Menurut Arviyan penurunan laba bersih lebih disebabkan oleh turunnya harga jual komoditas batu bara. Harga jual rata-rata batu bara turun 13 persen menjadi Rp772.044 per ton di kuartal I-2019. Padahal periode yang sama tahun lalu sebesar Rp887.883 per ton.
"Laba bersih perseroan menjadi sebesar Rp1,14 triliun dengan EBITDA tercapai sebesar Rp1,73 triliun," kata Arviyan di Jakarta, Rabu, 24 April 2019.
Arviyan menjelaskan penurunan harga batu bara disebabkan oleh pelemahan harga batu bara Newcastle sebesar tujuh persen maupun harga batu bara thermal Indonesia (Indonesian Coal Index/ICI) GAR 5000 sebesar 24 persen dibandingkan dengan harga kuartal I-2018, serta aturan pemerintah terkait harga jual batu bara DMO yang belum diimplementasikan secara penuh di kuartal I-2019.
Dia melanjutkan pada kuartal I-2019 perseroan mencatat pendapatan usaha sebesar Rp5,43 triliun.
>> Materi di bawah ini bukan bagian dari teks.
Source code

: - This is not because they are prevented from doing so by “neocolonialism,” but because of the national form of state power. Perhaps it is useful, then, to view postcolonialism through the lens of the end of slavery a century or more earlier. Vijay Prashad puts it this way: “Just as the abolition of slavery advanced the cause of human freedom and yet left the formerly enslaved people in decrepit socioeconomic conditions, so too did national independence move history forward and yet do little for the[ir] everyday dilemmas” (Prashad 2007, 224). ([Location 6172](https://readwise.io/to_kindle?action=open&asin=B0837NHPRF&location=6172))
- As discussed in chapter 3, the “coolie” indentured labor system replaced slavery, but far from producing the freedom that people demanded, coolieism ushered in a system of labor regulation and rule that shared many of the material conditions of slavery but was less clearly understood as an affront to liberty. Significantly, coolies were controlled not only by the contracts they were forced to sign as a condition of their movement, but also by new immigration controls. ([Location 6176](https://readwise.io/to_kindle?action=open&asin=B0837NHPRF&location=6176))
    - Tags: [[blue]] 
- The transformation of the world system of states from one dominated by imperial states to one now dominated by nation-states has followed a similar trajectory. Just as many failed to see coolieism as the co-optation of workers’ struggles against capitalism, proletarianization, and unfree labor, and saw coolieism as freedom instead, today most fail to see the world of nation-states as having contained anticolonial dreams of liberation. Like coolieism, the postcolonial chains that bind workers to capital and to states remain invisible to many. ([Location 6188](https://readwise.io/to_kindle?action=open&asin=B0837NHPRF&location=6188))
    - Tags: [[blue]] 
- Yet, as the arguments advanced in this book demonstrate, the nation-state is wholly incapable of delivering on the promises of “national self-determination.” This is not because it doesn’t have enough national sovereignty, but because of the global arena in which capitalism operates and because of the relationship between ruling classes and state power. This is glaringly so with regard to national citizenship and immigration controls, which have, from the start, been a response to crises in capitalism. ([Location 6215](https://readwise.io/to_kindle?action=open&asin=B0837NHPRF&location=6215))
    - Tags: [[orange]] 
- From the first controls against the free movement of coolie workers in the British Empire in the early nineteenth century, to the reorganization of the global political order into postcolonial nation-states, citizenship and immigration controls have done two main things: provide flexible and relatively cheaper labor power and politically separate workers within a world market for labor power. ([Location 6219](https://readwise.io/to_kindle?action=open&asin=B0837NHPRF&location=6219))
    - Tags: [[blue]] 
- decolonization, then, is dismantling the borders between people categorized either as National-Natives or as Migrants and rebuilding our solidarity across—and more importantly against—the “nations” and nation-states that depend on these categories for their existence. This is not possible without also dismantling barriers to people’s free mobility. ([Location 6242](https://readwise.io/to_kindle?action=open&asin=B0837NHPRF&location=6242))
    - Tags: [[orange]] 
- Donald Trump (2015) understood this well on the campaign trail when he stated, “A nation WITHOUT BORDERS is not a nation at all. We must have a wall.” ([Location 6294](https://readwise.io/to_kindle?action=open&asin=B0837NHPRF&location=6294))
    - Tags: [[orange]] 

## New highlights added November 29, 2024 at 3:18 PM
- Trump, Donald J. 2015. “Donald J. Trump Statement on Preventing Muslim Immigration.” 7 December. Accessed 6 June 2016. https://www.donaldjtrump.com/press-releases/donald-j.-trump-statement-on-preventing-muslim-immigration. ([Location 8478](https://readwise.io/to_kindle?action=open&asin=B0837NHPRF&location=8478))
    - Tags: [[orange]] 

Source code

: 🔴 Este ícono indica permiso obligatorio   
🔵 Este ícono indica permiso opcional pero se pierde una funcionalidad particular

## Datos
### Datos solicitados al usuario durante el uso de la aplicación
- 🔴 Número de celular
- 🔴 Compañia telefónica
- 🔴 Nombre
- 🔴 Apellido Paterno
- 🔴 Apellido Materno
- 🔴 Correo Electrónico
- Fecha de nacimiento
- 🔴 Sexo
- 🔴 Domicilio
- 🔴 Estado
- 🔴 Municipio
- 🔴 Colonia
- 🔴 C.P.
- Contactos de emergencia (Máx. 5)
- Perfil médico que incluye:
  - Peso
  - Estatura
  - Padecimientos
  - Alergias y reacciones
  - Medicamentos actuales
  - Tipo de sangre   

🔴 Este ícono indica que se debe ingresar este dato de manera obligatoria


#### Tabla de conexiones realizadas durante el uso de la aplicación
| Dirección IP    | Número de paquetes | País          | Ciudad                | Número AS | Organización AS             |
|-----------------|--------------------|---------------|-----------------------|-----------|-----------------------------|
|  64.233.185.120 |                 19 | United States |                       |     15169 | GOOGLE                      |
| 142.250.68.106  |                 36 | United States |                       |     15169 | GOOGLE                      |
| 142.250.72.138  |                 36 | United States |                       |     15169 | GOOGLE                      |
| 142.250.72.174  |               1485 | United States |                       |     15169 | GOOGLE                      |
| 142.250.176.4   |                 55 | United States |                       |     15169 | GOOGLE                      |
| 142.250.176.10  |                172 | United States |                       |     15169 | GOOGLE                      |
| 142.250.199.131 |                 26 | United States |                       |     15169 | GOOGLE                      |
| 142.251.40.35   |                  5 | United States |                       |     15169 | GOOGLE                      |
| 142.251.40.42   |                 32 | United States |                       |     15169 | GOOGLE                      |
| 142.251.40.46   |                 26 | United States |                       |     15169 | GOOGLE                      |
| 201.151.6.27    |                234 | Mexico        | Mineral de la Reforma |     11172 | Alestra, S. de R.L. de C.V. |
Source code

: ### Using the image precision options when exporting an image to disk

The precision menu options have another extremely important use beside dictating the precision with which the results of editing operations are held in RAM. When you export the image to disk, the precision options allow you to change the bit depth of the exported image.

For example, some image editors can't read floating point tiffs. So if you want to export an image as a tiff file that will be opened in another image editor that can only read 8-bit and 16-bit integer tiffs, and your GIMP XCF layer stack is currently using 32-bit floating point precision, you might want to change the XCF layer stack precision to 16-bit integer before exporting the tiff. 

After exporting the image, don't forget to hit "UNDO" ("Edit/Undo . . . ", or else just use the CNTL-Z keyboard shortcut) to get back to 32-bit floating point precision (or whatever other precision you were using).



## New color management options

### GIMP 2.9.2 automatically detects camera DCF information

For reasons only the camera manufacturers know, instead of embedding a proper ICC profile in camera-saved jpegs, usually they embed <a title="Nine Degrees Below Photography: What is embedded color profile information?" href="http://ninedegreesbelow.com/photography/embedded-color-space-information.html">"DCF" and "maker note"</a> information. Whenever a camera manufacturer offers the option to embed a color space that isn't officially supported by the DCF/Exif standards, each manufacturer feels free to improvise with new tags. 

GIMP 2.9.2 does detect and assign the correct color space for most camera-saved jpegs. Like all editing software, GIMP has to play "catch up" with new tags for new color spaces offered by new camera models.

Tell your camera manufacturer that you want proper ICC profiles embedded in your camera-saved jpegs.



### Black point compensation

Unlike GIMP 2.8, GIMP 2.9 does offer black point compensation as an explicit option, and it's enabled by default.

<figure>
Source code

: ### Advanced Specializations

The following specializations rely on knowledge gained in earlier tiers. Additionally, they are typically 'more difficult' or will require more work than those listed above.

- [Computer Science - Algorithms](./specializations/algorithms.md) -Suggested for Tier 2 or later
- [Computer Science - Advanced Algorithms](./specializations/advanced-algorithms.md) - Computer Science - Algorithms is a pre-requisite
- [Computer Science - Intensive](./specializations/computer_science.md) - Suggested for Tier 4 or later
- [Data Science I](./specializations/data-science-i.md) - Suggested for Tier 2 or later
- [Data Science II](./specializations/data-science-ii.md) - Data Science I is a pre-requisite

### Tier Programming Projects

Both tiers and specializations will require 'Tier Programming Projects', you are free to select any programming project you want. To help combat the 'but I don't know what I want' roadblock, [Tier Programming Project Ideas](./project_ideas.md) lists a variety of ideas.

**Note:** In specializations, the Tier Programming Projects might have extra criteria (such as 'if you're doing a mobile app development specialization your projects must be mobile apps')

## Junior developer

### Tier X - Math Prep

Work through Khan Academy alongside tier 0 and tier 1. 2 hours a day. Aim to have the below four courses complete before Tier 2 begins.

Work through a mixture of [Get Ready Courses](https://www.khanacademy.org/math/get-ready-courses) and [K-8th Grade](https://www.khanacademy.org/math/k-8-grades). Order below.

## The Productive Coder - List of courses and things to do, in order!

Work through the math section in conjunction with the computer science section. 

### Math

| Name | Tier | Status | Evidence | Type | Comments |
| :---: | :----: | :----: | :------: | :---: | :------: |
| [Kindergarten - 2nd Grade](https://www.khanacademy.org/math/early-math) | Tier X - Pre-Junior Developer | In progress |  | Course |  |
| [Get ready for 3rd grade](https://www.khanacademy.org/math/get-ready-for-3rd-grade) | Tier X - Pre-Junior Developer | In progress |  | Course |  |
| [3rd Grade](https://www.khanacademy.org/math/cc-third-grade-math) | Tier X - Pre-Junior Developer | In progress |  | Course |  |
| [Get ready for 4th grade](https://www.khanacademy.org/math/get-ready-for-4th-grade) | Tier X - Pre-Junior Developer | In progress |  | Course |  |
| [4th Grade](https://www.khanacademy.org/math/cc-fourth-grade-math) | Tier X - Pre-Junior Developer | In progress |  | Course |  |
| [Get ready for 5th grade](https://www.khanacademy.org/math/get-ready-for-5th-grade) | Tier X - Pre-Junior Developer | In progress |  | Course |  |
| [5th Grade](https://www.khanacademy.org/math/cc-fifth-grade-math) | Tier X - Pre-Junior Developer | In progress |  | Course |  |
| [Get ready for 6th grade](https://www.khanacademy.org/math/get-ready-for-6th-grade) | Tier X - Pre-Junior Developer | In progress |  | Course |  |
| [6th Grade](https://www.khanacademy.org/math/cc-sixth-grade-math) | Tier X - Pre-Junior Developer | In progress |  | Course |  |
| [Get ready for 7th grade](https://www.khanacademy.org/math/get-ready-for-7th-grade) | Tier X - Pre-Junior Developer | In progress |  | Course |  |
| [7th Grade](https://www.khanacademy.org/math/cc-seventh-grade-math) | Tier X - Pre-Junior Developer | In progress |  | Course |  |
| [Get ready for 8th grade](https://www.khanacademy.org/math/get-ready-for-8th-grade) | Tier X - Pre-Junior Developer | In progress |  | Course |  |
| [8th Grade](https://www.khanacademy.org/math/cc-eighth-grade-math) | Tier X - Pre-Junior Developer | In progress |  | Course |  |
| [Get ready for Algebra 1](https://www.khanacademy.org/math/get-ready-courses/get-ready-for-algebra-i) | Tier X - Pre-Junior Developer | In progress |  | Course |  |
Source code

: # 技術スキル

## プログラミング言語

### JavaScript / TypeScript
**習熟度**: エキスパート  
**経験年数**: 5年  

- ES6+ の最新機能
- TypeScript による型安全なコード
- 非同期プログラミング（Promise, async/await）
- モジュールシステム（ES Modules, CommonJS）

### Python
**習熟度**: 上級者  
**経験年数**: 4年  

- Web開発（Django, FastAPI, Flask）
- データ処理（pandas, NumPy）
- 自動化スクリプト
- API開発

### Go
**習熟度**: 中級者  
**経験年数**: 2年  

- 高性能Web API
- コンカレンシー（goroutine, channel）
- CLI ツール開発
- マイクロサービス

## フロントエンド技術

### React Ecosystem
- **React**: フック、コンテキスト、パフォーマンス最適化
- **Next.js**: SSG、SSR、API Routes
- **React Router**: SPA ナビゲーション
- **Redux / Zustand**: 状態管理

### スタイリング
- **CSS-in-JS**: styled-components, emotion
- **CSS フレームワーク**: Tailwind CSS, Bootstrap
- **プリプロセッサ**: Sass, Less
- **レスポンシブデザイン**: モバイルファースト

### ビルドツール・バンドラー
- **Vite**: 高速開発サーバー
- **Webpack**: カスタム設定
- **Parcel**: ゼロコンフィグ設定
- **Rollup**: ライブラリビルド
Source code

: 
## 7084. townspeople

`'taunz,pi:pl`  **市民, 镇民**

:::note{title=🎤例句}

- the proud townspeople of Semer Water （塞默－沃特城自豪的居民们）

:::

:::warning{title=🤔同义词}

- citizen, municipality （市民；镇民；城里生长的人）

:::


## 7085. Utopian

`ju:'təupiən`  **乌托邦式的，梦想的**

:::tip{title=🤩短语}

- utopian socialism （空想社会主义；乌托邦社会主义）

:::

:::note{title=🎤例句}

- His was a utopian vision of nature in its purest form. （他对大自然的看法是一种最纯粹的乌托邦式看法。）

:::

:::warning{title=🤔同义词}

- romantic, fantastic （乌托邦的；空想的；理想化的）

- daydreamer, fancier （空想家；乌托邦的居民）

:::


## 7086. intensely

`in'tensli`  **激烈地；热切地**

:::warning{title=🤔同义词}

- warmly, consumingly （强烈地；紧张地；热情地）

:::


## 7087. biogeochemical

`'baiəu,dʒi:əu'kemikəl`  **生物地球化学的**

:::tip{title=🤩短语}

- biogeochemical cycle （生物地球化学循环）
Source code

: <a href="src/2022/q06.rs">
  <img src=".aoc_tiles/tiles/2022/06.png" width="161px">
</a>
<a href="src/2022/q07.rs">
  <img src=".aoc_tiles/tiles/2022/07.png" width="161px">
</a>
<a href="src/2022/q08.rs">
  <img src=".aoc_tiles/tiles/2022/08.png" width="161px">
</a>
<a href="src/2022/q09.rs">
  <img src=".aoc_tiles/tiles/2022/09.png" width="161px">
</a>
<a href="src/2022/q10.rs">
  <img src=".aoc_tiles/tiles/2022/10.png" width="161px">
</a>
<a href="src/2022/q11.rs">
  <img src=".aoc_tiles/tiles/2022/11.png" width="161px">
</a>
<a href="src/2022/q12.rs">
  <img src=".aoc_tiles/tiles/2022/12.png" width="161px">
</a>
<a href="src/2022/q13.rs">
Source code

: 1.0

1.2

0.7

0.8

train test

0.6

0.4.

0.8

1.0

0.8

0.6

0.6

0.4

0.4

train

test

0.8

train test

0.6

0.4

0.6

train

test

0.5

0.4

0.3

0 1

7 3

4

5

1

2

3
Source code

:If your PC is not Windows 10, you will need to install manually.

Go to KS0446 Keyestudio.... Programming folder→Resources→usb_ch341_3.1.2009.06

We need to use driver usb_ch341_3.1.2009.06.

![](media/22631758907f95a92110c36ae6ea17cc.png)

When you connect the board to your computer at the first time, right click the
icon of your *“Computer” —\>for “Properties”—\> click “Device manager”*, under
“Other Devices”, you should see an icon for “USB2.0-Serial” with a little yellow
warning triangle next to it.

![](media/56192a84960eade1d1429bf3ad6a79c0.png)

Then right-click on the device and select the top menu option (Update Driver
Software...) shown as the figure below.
Sebanyak 50 persen dari capaian pendapatan usaha tersebut berasal dari penjualan batu bara ekspor. Lalu 46 persen dari penjualan batu bara domestik. Kemudian, empat persen dari penjualan listrik, briket, minyak sawit mentah, jasa kesehatan rumah sakit, dan jasa sewa.